XR2 doesn’t mean the only enterprise
When talking about future VR headsets in the communities, the general consensus is that headsets based on the XR2 reference design will be too expensive and only tailored towards the enterprise sector. The Lynx priced at $1500 seems to confirm this hypothesis.
Actually, a spokesperson from Qualcomm disagrees with this:
Snapdragon XR2-powered devices will vary in cost, to be determined by the OEM. This is dependent on the type of device (AR, VR, MR) and the component parts like display, lenses, memory configuration and so forth that truly determine the end consumer or enterprise device price point.
Of course, a device with eye tracking, passthrough vision, 5G, high resolution, etc… can’t cost $400. But it seems that there is the possibility of having headsets that are not crazy expensive. I wanted to go deeper, so I asked what is the cheapest price of an XR2 headset so that to understand if there is a way to make an affordable VR headset for consumers. This is what I got as an answer:
There is no possibility to make a forecast of the minimum or maximum price because it is completely in the hand of the OEM. There will be consumer and enterprise price points, […] but it’s not possible to give a price point because that isn’t in the hands of Qualcomm.
Long story short: it depends on the vendor.

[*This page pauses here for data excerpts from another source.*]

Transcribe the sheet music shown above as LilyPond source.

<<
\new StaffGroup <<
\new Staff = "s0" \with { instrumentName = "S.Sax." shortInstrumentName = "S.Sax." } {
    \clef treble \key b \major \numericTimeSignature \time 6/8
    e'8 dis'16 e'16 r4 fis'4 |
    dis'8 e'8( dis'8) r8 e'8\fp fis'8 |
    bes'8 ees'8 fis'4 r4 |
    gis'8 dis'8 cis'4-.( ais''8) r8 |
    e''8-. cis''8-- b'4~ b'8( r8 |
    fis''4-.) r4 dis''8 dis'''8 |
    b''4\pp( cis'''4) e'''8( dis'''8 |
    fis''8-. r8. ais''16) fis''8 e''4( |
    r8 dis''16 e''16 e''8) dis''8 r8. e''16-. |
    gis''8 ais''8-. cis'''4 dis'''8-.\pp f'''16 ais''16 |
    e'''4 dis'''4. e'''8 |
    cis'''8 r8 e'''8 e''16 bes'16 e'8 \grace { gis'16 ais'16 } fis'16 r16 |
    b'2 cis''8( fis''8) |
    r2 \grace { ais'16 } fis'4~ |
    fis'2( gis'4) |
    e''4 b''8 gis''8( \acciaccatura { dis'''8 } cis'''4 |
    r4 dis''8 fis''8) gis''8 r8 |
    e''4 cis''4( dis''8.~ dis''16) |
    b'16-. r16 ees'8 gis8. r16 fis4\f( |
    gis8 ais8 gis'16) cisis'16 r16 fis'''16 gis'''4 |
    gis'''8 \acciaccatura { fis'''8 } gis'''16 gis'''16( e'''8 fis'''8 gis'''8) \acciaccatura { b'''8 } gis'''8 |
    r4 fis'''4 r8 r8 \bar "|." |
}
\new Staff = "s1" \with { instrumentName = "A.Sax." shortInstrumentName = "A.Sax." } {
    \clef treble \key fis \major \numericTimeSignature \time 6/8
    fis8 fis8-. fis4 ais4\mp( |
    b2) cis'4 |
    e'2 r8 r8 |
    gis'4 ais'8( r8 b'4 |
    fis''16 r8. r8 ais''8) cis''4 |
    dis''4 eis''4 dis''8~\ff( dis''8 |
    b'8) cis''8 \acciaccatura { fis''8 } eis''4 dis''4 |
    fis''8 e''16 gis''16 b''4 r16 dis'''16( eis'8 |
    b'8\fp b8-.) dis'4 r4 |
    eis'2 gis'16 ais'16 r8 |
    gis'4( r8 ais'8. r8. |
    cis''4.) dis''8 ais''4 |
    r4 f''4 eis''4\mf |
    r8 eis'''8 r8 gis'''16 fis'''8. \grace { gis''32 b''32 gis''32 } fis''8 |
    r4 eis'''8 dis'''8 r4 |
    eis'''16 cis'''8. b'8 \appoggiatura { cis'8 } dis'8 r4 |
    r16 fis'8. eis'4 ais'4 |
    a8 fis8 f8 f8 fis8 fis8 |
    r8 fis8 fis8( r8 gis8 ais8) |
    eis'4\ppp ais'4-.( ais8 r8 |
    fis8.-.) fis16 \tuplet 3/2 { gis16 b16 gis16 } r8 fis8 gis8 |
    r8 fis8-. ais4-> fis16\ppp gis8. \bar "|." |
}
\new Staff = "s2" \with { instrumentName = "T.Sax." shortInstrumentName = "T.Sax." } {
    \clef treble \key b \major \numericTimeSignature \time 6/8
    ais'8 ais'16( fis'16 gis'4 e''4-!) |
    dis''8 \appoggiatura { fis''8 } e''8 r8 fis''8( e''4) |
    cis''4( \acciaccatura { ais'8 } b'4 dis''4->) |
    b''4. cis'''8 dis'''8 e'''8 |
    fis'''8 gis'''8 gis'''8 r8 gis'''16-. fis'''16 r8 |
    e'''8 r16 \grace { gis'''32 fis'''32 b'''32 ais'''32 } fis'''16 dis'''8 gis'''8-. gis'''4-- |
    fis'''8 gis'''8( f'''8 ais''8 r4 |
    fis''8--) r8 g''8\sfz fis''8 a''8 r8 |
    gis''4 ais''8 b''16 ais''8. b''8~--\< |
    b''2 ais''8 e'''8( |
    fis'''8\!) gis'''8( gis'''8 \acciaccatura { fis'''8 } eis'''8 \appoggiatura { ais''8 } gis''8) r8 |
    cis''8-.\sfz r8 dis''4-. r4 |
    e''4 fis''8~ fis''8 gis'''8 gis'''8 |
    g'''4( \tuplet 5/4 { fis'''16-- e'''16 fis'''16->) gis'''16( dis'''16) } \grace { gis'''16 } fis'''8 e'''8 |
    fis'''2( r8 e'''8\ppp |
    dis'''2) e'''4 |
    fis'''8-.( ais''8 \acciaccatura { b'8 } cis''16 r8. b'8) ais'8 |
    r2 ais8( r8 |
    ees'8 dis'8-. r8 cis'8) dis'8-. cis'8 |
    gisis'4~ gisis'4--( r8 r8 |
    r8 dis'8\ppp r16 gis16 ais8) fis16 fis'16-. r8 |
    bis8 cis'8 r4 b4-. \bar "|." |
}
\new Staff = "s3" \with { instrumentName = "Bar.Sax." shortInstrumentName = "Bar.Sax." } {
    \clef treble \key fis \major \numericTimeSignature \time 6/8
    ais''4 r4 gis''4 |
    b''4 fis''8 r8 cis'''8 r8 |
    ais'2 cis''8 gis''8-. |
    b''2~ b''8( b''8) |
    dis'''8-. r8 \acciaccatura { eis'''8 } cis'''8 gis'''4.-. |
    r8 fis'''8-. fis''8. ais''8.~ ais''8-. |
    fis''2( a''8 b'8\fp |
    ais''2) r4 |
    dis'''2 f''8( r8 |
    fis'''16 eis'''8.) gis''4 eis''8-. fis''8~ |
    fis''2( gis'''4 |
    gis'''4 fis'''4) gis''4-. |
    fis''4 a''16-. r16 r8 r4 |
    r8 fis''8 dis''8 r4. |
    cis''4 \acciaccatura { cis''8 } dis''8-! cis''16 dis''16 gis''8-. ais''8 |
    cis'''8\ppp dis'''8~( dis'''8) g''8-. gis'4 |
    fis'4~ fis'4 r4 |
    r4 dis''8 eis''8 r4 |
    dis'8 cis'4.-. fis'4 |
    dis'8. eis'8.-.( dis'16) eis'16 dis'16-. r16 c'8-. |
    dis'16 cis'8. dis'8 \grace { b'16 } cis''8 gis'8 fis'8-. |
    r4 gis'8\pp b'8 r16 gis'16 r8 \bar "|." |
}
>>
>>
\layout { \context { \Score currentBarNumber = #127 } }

But the XR2 doesn’t automatically translate to “enterprise”: considering that Qualcomm knows all the major manufacturers if it stresses that “There will be consumer and enterprise price points”, it means that probably there are some headset manufacturers that are already working on consumer headsets based on this reference design.
Can it be the “Quest S”? We have no idea, and of course, this is an industrial secret that no one is going to reveal to us soon. I still think it is improbable because Oculus has always worked on offering low prices products, so a headset using an older chipset like Snapdragon 845 or 855 seems more realistic to me, but I’m always happy to be surprised.
We are all waiting for 5G headsets. 5G is a technology in the middle of the hype, both in a positive sense (5G is going to revolutionize all industries!) and a negative one (5G is killing us all!).
In the XR communities, 5G is considered to be able to empower immersive realities by giving the possibility of offloading some tasks from the headset to the cloud, making headsets lighter and more performant. “Cloud rendering” is a term we all love to hear.
But when is this convergence coming? When can we put a 5G SIM inside our standalone headset and enjoy the future? It seems that the answer is soon, but not so soon:
Qualcomm cannot commit to commercial timeline or launches on behalf of customers, but we do expect XR2 5G standalone devices to be in market sometime in 2021.
This confirms some rumors I unofficially heard in the last months: basically, we have to wait one year. This is not that bad considering that 5G is rolling out slowly and so even if you had such a headset today, you wouldn’t be able to exploit its functionalities.
Notice that I’m talking about standalone headsets: the Huawei VR viewer that is pluggable into your Huawei smartphone can immediately become 5G-powered if your smartphone is so.
Take in mind these considerations if you are planning a project involving standalone headsets and 5G: 2021 is the year. Just a bit more patience, and you will be able to enjoy 5G-powered XR!